Clara stretched, yawned, and pressed the little button to shut off her alarm. She slid out of bed, showered, then slipped on a summer dress and twisted and clipped her long greying hair into a knot.
She stood back and admired herself in the mirror, noting that while she wasn’t as slender as she’d once been, she was still beautiful, elegant even. She then grabbed her purse and made her way to the elevator.
Clara and Margaret, her neighbor and former oldest friend, usually arrived at the elevator at the same time, and Clara was somewhat unsettled by her absence. As she rode down the lift, she tried to recall the last time Margaret had failed to make her appearance, and she couldn’t remember a single time. About the only thing Clara respected about Margaret was her strict adherence to routine, the two shared that trait. She was annoyed by this breach of Margaret’s routine, as it disrupted her own.
Clara rode down to the main floor and entered the little café. She glanced at her watch; 8:45. Good, I’m early. Richard won’t be here for another fifteen minutes. Richard Everett was her lover, a distinguished artist. She smiled at the memory of Margaret’s face when she’d heard. Margaret had been chasing Richard for months, but Clara had known better.
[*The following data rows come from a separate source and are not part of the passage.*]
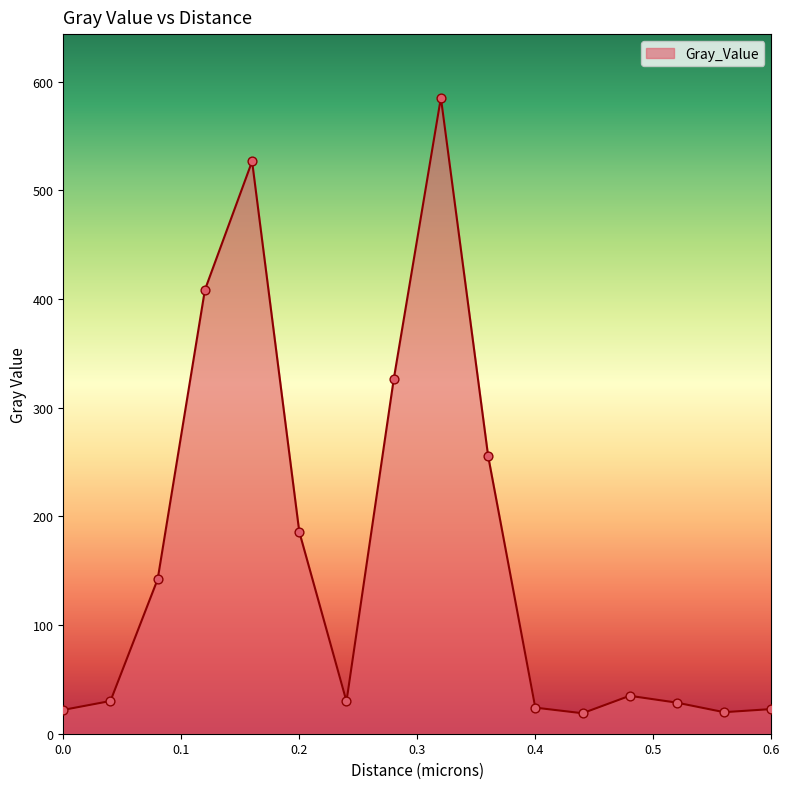

What is the difference between the maximum and minimum values?

566.3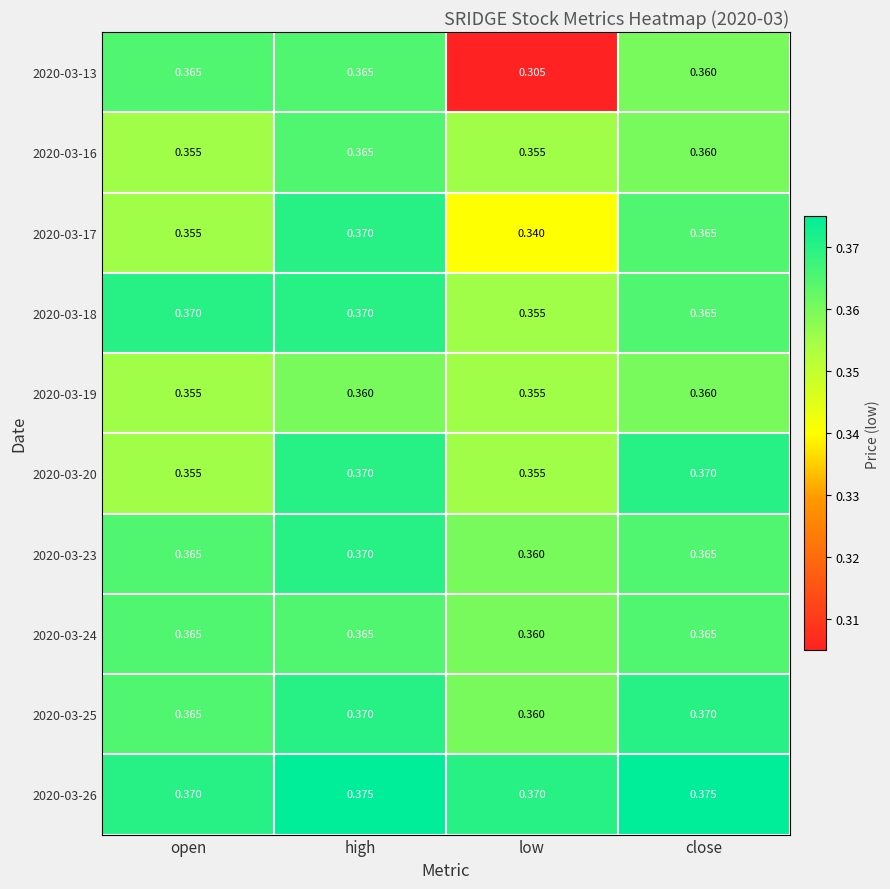

Which label corresponds to the smallest value in the chart?

low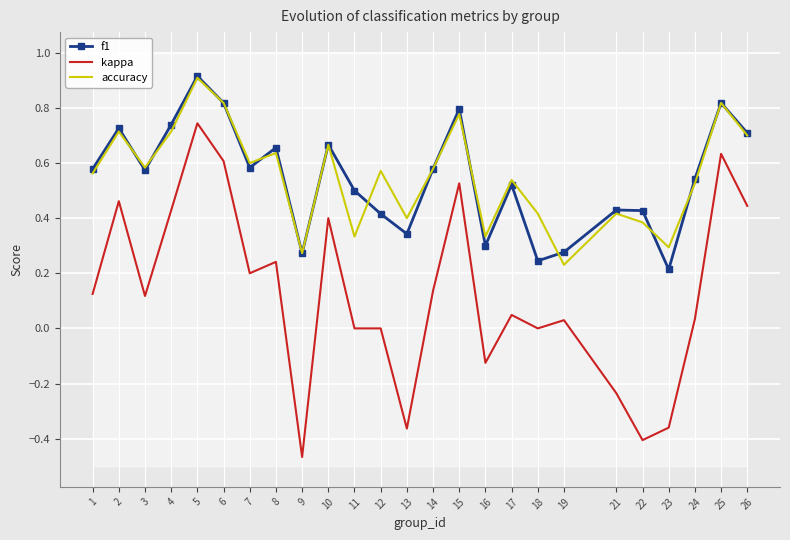

What is the difference between the second highest and second lowest values in the f1 series?

0.6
Men don’t want to be chased, they want to be lured. She lured Richard, but she knew she needed to be careful. Margaret wouldn’t give up, and she did stand a chance. Margaret was low class, certainly, but she was also beautiful, and younger than Clara by fifteen years. And Richard, for his part, was only a man.
Clara felt her chest tighten up at the thought. She took a deep breath, and carefully placed an expression of relaxed indifference on her face. She ordered tea and scones.
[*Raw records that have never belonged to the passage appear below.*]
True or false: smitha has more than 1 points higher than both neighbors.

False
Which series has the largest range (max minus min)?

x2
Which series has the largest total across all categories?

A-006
The minutes ticked by, the tea and scones came, and she nibbled a bit. Richard didn’t come. The question of why she hadn’t met Margaret at the elevator began to eat at her. Clara’s face felt too hot, and she dabbed at her forehead with her napkin. Neither Richard nor Margaret were where they were supposed to be. Clara tossed her napkin on the table. The waitress gave her a nervous look as she ran back to the elevator.
At Richard’s door she tried to calm down, telling herself that she could be wrong, and knocked. No answer. She knocked again, this time louder, then she called for him. Again, no answer. Finally Clara flung open the door and stormed into Richard’s room. There he sat on the edge of his bed, his long grey hair a stringy mess. Next to him sat a half-naked Margaret.
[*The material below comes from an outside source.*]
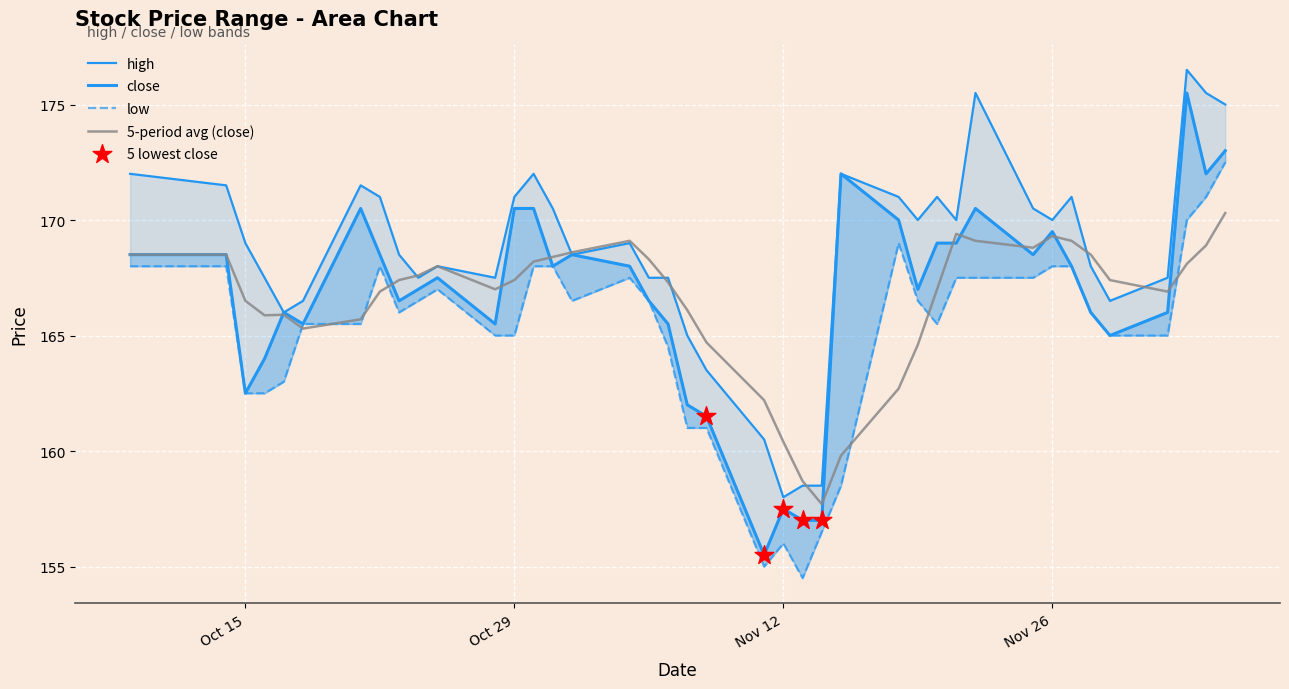

Which series reaches the minimum Y coordinate?

low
“You tramp! You thing!” Clara yelled, flinging herself at Margaret. She ripped and she pulled at Margaret’s hair, slapping her and screaming. Soon two men rushed in.
Clara felt a prick in her arm, and sometime later she awoke. She was lying in a bare room with mint green walls on a stretcher, strapped down in restraints. She lifted her head as much as she could, still groggy from the sedative and antipsychotic, and saw her doctor standing in the doorway.
“I’ve gone again, haven’t I?” she mumbled. He nodded.
“Staff noticed a problem in the cafeteria and called security. By the time they found you, you were in Richard’s old room, fighting your sister’s ghost again, I imagine.” This time Clara nodded. “It’s lucky the room isn’t occupied at the moment Clara, you could have hurt someone. Have you been vomiting up your meds again?” He took a few steps closer and his face came into light. Clara smiled a bit through the haze. He was kind, and he looked like her father did when she was a little girl. Dapper, that’s the word.
“They make me foggy. I can’t think, can’t write. Can I go back to my room now?” she asked.
“No, Clara. Not yet. Soon. We just need to draw some blood first, check those levels.” Clara laid her head back down, it was so heavy. She stared at the ceiling until the dots began to swirl. I’ll always be broken, I can’t be fixed.